- **Given data**:
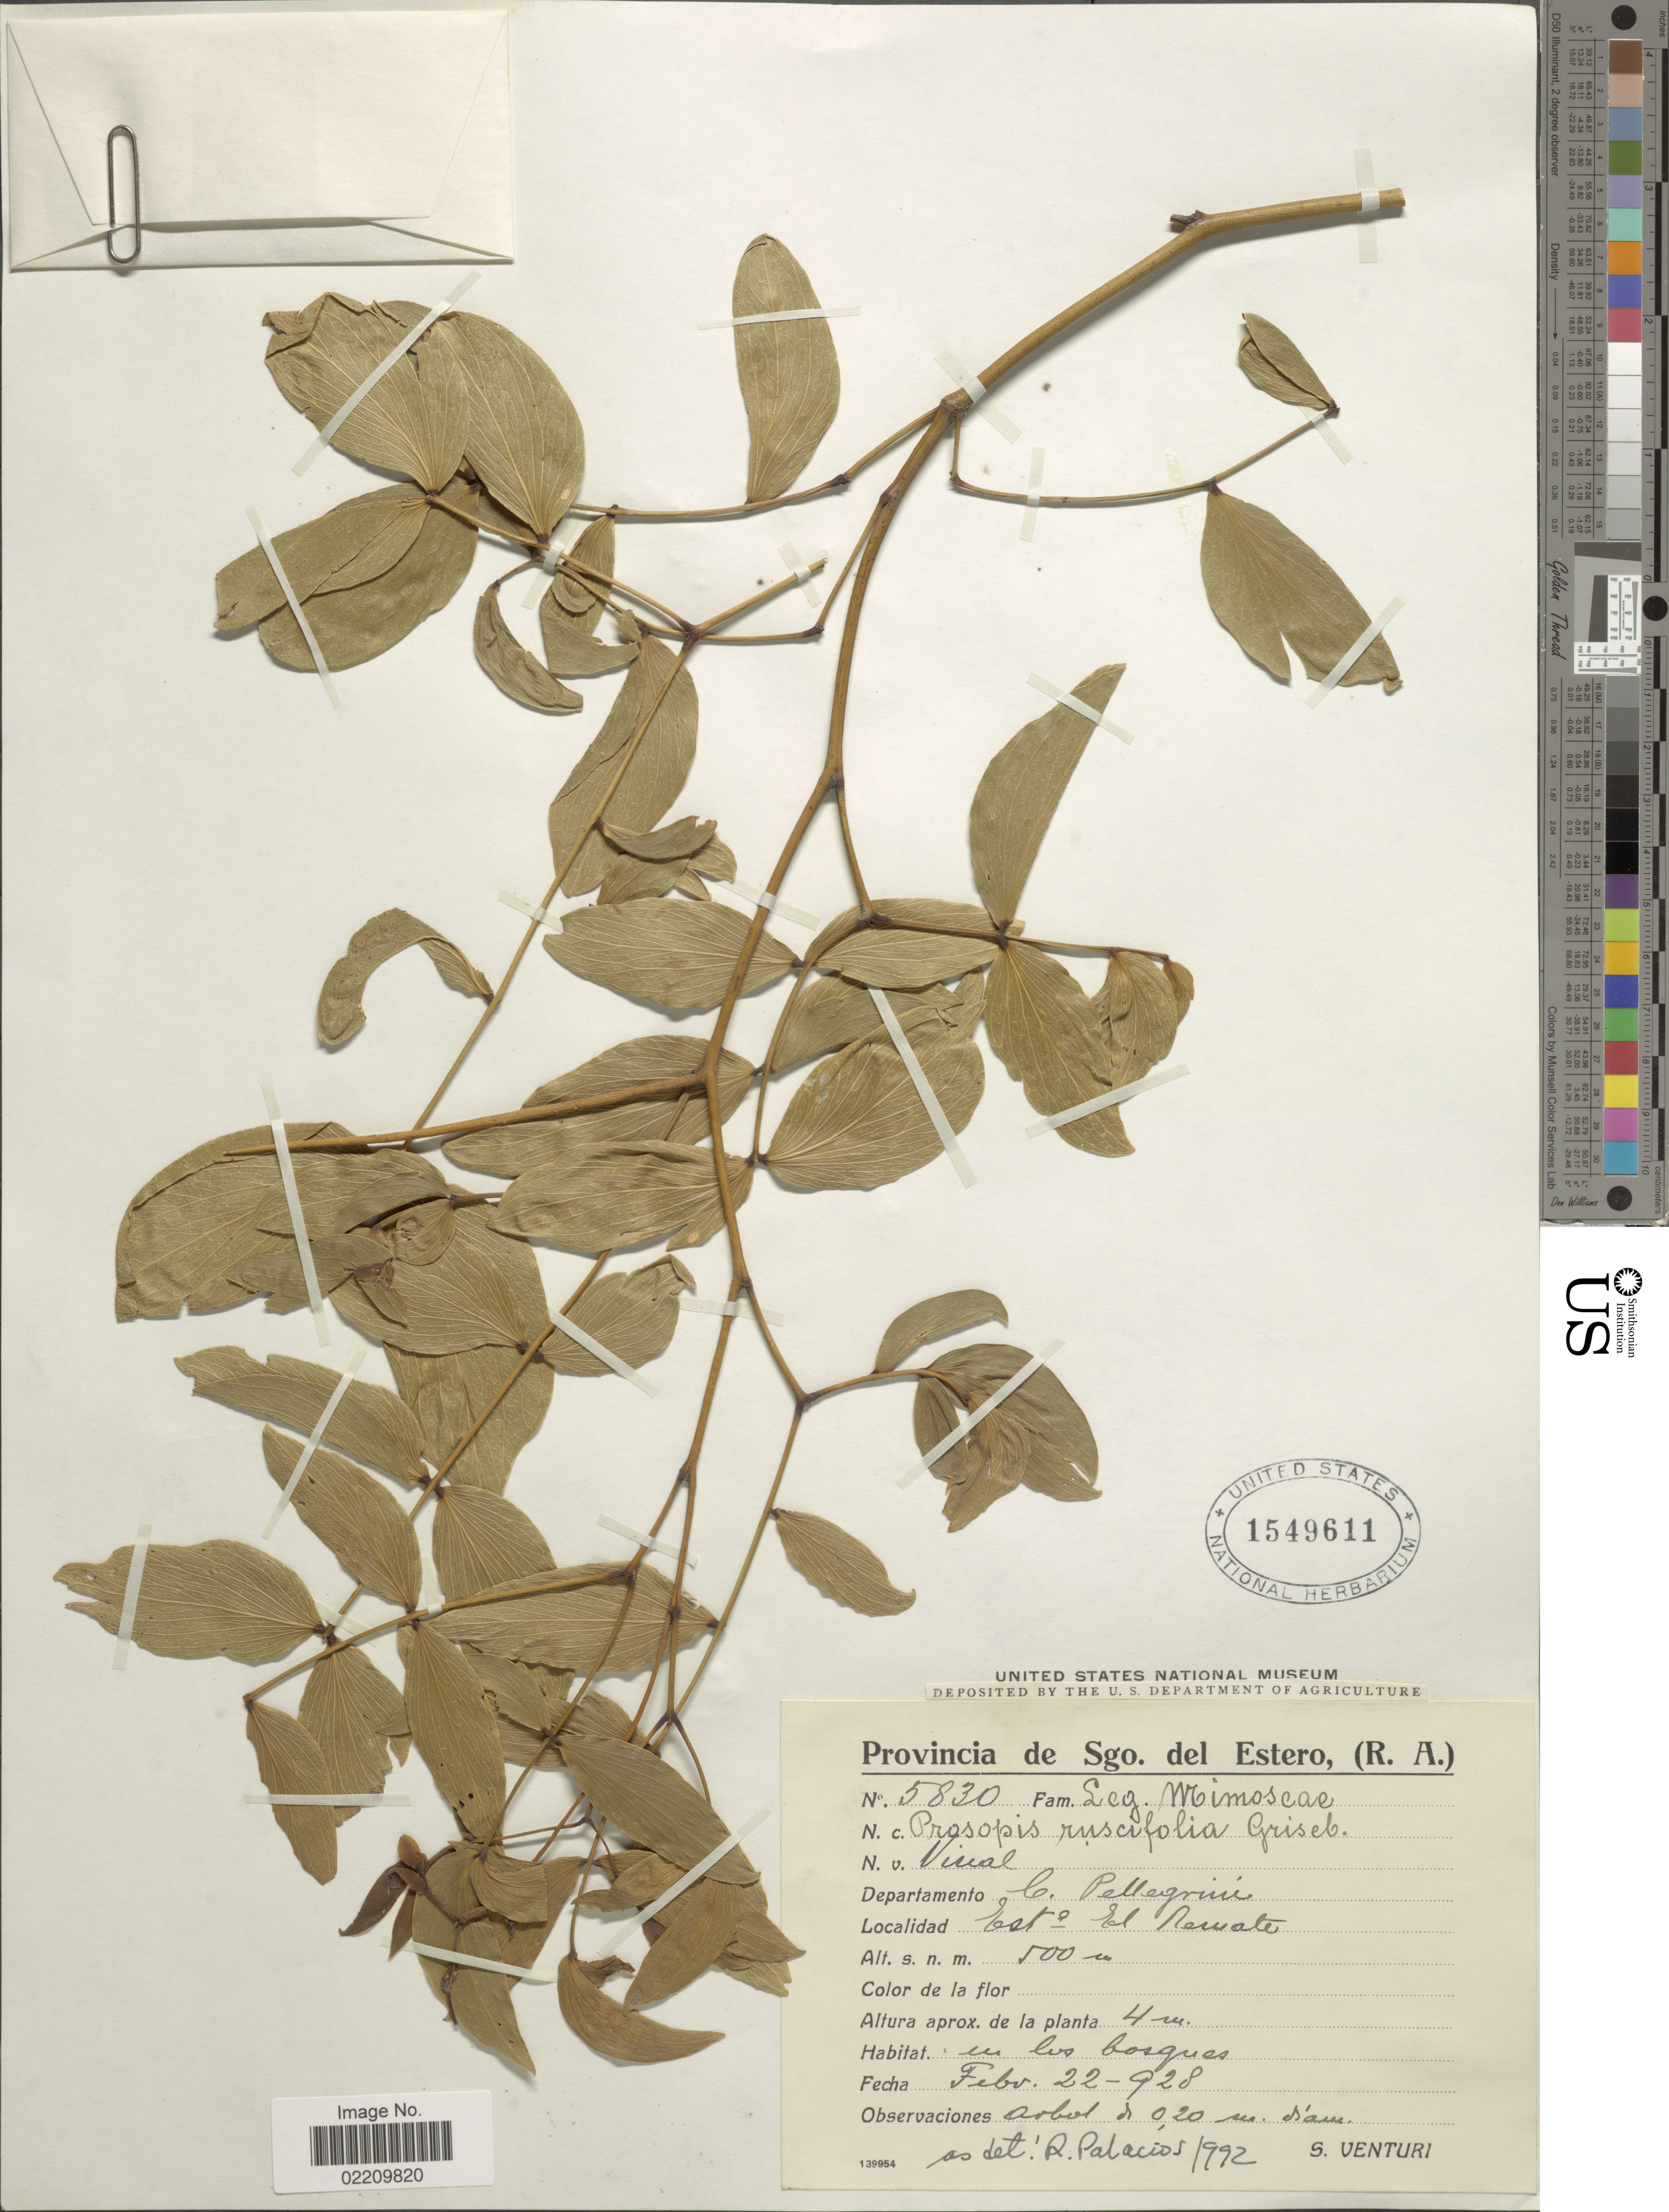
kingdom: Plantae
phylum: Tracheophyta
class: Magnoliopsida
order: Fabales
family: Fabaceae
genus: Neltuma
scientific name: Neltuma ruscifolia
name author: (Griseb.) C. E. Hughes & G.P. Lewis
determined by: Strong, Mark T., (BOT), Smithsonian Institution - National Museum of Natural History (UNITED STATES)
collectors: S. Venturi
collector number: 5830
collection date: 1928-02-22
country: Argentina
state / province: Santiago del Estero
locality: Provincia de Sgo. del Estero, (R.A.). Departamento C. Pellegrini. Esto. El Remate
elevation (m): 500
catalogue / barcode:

- **Given request**: Give the data from its start through the line containing "state / province: Santiago del Estero", inclusive, as a Markdown table with the columns No. and Entry, one row per line. Skip blank lines and leave the pictures out.

- **Task answer**:
| No. | Entry |
|---|---|
| 1 | kingdom: Plantae |
| 2 | phylum: Tracheophyta |
| 3 | class: Magnoliopsida |
| 4 | order: Fabales |
| 5 | family: Fabaceae |
| 6 | genus: Neltuma |
| 7 | scientific name: Neltuma ruscifolia |
| 8 | name author: (Griseb.) C. E. Hughes & G.P. Lewis |
| 9 | determined by: Strong, Mark T., (BOT), Smithsonian Institution - National Museum of Natural History (UNITED STATES) |
| 10 | collectors: S. Venturi |
| 11 | collector number: 5830 |
| 12 | collection date: 1928-02-22 |
| 13 | country: Argentina |
| 14 | state / province: Santiago del Estero |